Nel caso di specie, esaminata la documentazione presentata, a parere dell’Agenzia delle Entrate l’accordo transattivo non sembra avere avuto natura novativa bensì dichiarativa, poiché la causa che giustifica la riduzione del prezzo originariamente convenuto ha trovato comunque fondamento nel rapporto originario sussistente tra le parti.

L’art. 26, comma 2, del Dpr. n. 633/72 stabilisce che “se un’operazione per la quale sia stata emessa fattura, successivamente alla registrazione di cui agli artt. 23 e 24, viene meno in tutto o in parte, o se ne riduce l’ammontare imponibile, in conseguenza di dichiarazione di nullità, annullamento, revoca, risoluzione, rescissione e simili o per mancato pagamento in tutto o in parte a causa di procedure concorsuali o di procedure esecutive individuali rimaste infruttuose il cedente del bene o prestatore del servizio ha diritto di portare in detrazione ai sensi dell’art. 19 l’Imposta corrispondente alla variazione, registrandola a norma dell’art. 25”.

Il successivo comma 3 prevede che la disposizione di cui al comma 2 “non può essere applicata dopo il decorso di un anno dall’effettuazione dell’operazione imponibile qualora gli eventi ivi indicati si verifichino in dipendenza di sopravvenuto accordo fra le parti”.

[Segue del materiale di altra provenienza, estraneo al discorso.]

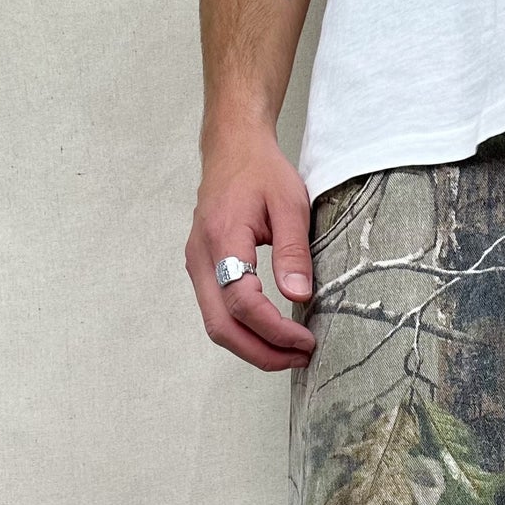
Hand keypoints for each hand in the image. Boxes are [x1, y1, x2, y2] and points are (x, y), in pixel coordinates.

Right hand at [186, 127, 316, 370]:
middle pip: (222, 327)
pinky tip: (273, 335)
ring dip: (253, 348)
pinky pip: (218, 314)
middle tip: (301, 357)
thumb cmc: (261, 170)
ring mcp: (197, 266)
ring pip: (217, 326)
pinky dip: (245, 333)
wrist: (232, 146)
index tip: (307, 340)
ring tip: (292, 353)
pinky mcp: (202, 270)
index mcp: (222, 238)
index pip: (243, 302)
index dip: (275, 330)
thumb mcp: (290, 204)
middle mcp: (201, 257)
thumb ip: (293, 251)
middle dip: (262, 352)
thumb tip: (298, 296)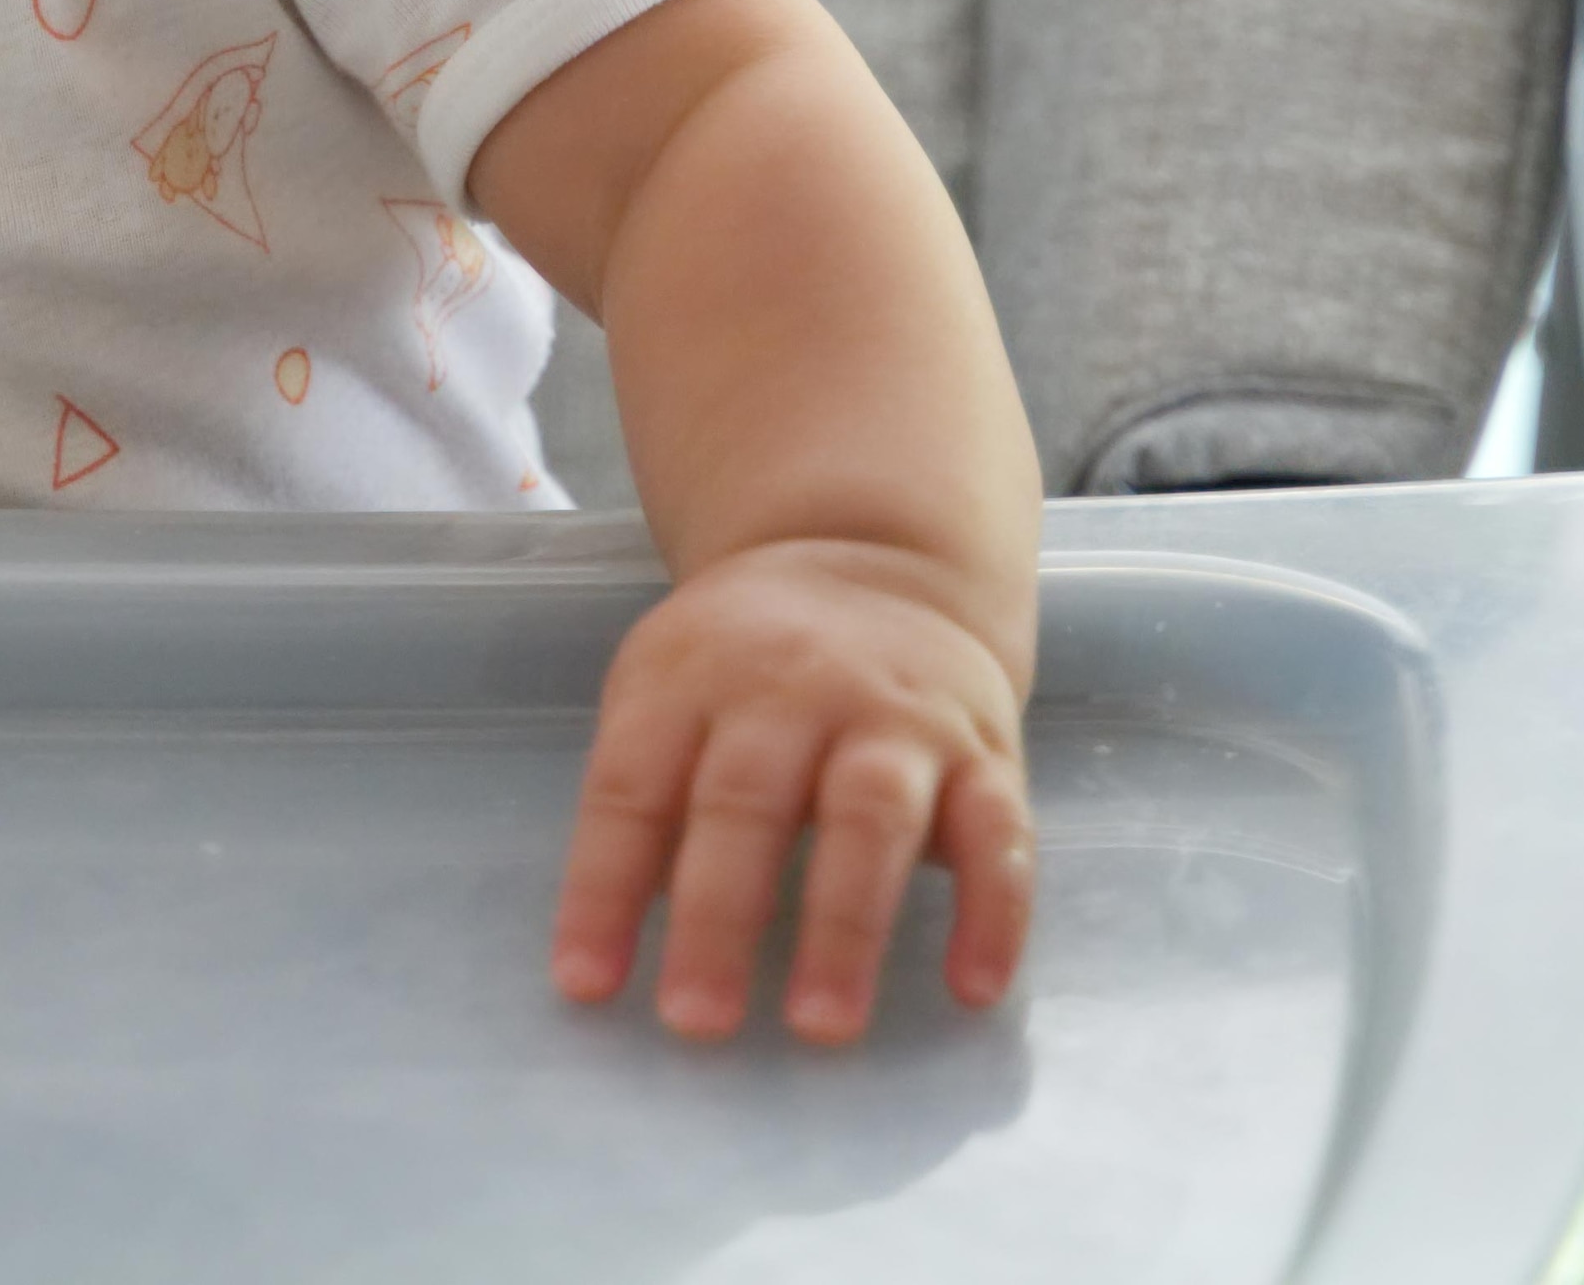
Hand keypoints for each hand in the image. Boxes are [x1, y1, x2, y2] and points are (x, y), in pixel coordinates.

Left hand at [558, 536, 1036, 1044]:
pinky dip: (992, 913)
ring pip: (871, 817)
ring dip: (845, 925)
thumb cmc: (747, 662)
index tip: (584, 985)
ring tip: (821, 1025)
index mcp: (692, 679)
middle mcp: (794, 690)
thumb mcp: (667, 690)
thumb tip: (599, 956)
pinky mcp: (984, 754)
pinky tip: (973, 989)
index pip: (634, 787)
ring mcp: (897, 720)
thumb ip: (642, 801)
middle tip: (695, 1022)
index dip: (603, 887)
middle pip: (747, 801)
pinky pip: (998, 833)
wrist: (878, 559)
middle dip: (720, 917)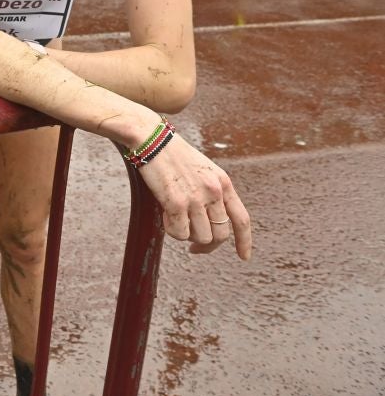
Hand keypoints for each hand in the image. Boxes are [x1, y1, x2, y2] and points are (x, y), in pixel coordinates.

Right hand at [137, 132, 252, 259]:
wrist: (151, 138)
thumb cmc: (172, 153)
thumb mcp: (202, 170)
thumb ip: (211, 192)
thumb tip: (210, 221)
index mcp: (223, 183)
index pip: (242, 219)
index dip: (244, 242)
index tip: (243, 257)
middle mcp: (214, 192)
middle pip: (221, 235)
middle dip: (207, 245)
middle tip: (194, 246)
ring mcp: (196, 198)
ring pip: (202, 237)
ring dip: (188, 236)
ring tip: (175, 222)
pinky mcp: (176, 203)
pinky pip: (180, 233)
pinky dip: (172, 231)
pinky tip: (165, 218)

In ragione di quanto sopra, in merito al caso di specie, la riduzione del prezzo convenuto tra le parti del contratto, in virtù dell’accordo transattivo avvenuto, costituisce presupposto per l’emissione della nota di variazione. Detta riduzione è avvenuta non per disposizione del Giudice ma per accordo tra le parti. Come si evince infatti dagli atti, il tentativo di conciliazione non era andato a buon fine e le parti si erano riservate “di sentirsi in separata sede al fine di verificare la possibilità di eventuali ipotesi transattive”. Successivamente, una delle 2 parti ha presentato proposta di conciliazione alla quale ha aderito la controparte, raggiungendo così un accordo transattivo ma di carattere non novativo.

Pertanto, a parere dell’Agenzia delle Entrate, potrà essere emessa nota di credito solo per la parte imponibile e non anche per l’Iva, nel rispetto dell’art. 26, comma 3, del Dpr. n. 633/1972, essendo trascorso oltre un anno dalla data di effettuazione dell’operazione.